N.L. Esta pregunta es muy tontorrona, la verdad. ¿Cómo va el talento a sustituirse por ninguna cosa? Supongo que te refieres a si puede alguien sin talento convertirse en escritor gracias a la educación. Mi respuesta es que la educación es indispensable para el desarrollo del ser humano (sea o no escritor) y complementaria de cualquier capacidad innata. Desde luego no conocemos escritores analfabetos (con permiso de los narradores orales de la biblia reescritos después). Es decir, cualquier escritor de nuestro tiempo sabe escribir en el sentido literal de la expresión. ¿Cuánto talento hay en zonas del mundo donde los niños no tienen siquiera derecho a la educación? Por no hablar de las mujeres… En fin, esta pregunta me parece propia de los 80. Las escuelas de arte dramático, de danza, de música, de bellas artes jamás se han puesto en duda (por mucho que se asuma que estas disciplinas requieren talento). En cambio se sigue sospechando de las escuelas de creación literaria. Fuera de todos los talleres y club de lecturas no profesionales que existen en nuestro país, entiendo que las escuelas de altos estudios dedicadas a la creación literaria son una suerte para escritores, críticos y estudiosos de la literatura en general. En nuestro país sólo conozco la ECH, fuera me gusta la Sara Lawranece en EEUU, donde me encantaría estudiar. (En la ECH ya he tenido la suerte). Pero en principio no sospecho de ninguna institución que se dedique a la educación. Y sin educación creo que el talento lo tiene muy difícil, la verdad, en ésta o cualquier otra disciplina.

L.S.  No. Puede potenciarlo, pero cero multiplicado por lo que sea siempre da cero.
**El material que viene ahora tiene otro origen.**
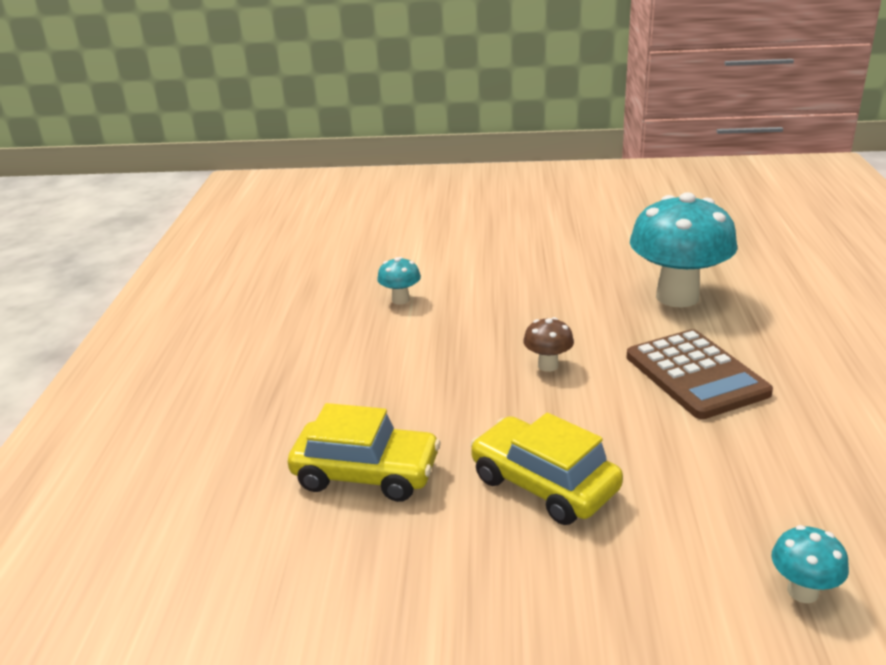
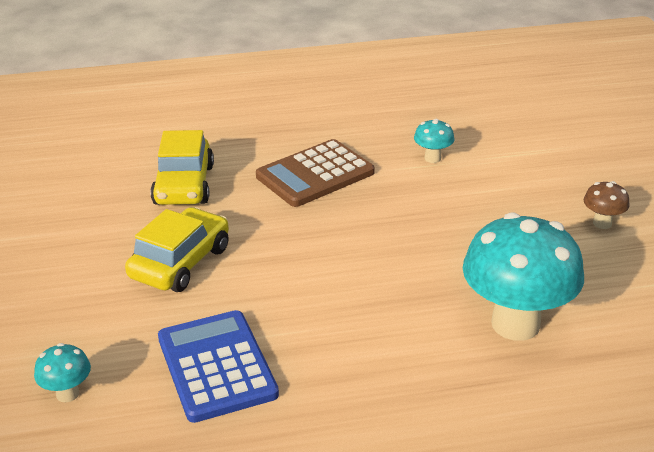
camera: 75 degrees right, 5 degrees up
(548, 365) = (346, 249): brown mushroom -> brown mushroom (602, 223)
(696, 375) = (356, 339): brown calculator -> brown calculator (315, 174)
(742, 466) = (216, 366): none -> blue calculator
¿Cuál sería la labor idónea de estas escuelas en el proceso de creación artística?
J.A.B.
La que tienen. Lugares donde se aprende técnicas de escritura, donde se lee y se discute y charla sobre literatura y en los que los alumnos encuentran una motivación, tan necesaria siempre, para escribir más y mejor.

E. N. Conectar a los asistentes con su capacidad para crear con el lenguaje escrito, y aquí es importante el “su”, es decir, con aquellas cualidades o necesidades del alumno que le permiten escribir. El profesor debe de ser un canal para desarrollar cualidades propias, y no un vendedor de su propia doctrina literaria.

N.L. La respuesta se responde más fácilmente si piensas en cualquier otra disciplina: danza, por ejemplo. Como la palabra está muy pegada a los individuos nos cuesta entender que no la dominemos y que aún podamos aprender sobre una capacidad que nos parece “innata”. Pero son muchas las técnicas que se deben conocer para afrontar la escritura (o la lectura o la edición o la retórica) desde un punto de vista profesional o avanzado. La bibliografía es tan amplia como lo es la materia. ¿Por qué no se hace este pregunta sobre qué se enseña en una Escuela de Bellas Artes o si tiene sentido ir a un conservatorio de música cuando Leonard Cohen es autodidacta? En fin, me niego a responder. Creo que la labor de una Escuela de creación no se tiene que justificar aunque en este país se siga pidiendo explicaciones hacia aquellos decididos a dedicarse a la creación en cualquiera de sus manifestaciones. De hecho, una de las razones por las que este tipo de escuelas son imprescindibles es que la creación está desterrada por completo de los programas convencionales de formación.

L.S. Estimular, incitar a la curiosidad, a la autoexigencia, a la permeabilidad.